Google “needs to explain why this isn’t a threat to the Republic” when the video shows it believes they can shape your search results and videos to make you ‘have their values,’” Trump 2020 campaign manager Brad Parscale said, calling on Congress to investigate. The company refused to appear at a Senate hearing on tech companies’ election practices, Breitbart notes.
.@google needs to explain why this isn’t a threat to the Republic. Watch the video. Google believes they can shape your search results and videos to make you “have their values”. Open borders. Socialism. Medicare 4 all. Congressional hearings! Investigatehttps://t.co/jlbSgMMrLT
— Brad Parscale (@parscale) September 12, 2018
It remains to be seen what, if anything, the federal government will do about political discrimination among social media and tech giants.
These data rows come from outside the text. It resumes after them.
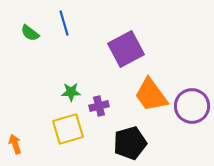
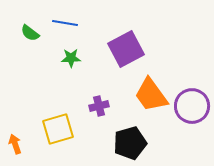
blue line: moved 1 px right; rotated 65 degrees counterclockwise
green star: moved 34 px up
yellow square: moved 10 px left
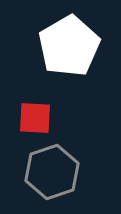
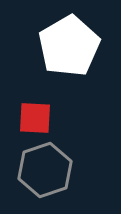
gray hexagon: moved 7 px left, 2 px up
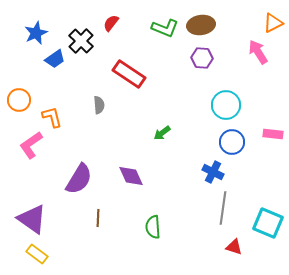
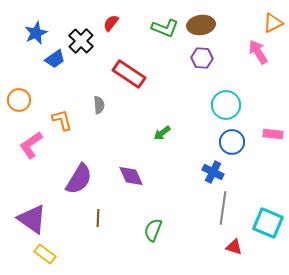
orange L-shape: moved 10 px right, 3 px down
green semicircle: moved 3 px down; rotated 25 degrees clockwise
yellow rectangle: moved 8 px right
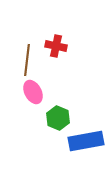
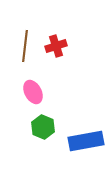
red cross: rotated 30 degrees counterclockwise
brown line: moved 2 px left, 14 px up
green hexagon: moved 15 px left, 9 px down
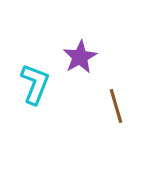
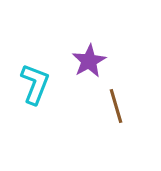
purple star: moved 9 px right, 4 px down
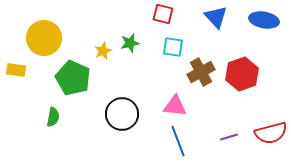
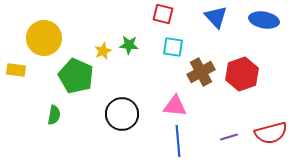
green star: moved 1 px left, 2 px down; rotated 18 degrees clockwise
green pentagon: moved 3 px right, 2 px up
green semicircle: moved 1 px right, 2 px up
blue line: rotated 16 degrees clockwise
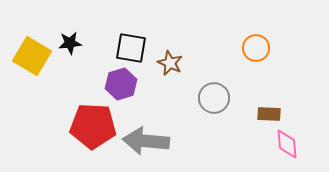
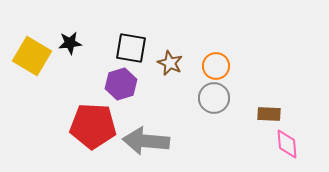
orange circle: moved 40 px left, 18 px down
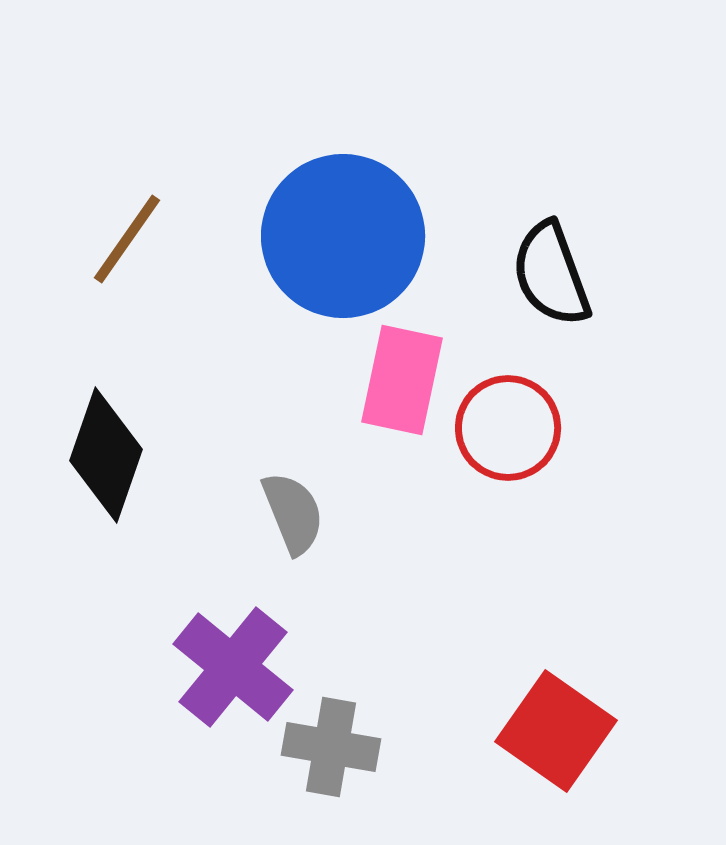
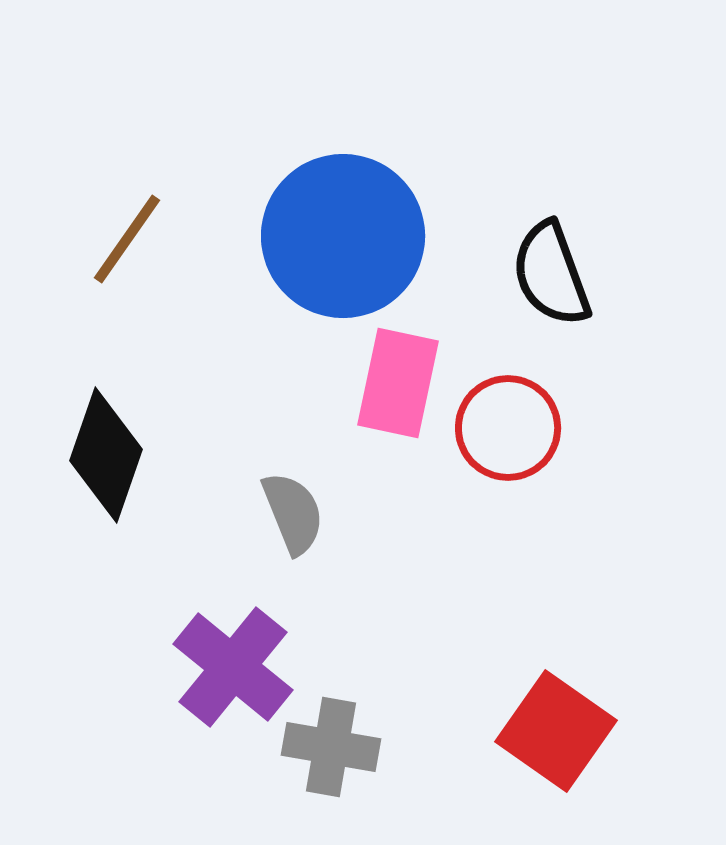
pink rectangle: moved 4 px left, 3 px down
President Trump has called for unspecified regulations, Sen. Orrin Hatch, R-UT, has called on the Federal Trade Commission (FTC) to review Google’s dominance of the search and digital advertising fields, Sen. Ted Cruz, R-TX, has suggested repealing social media platforms’ special immunity from liability for publishing third-party content, and Rep. Matt Gaetz R-FL, has endorsed treating political discrimination as de facto campaign-finance violations.
Should conservatives and Republicans “start conservative companies and platforms to compete with them? Break them up under the Sherman Act? Turn them into regulated public utilities, with public employee-level salaries and no stock options?” PowerLine’s John Hinderaker wrote. “Those are all possibilities. After watching the video, you no doubt will be ready to take action.”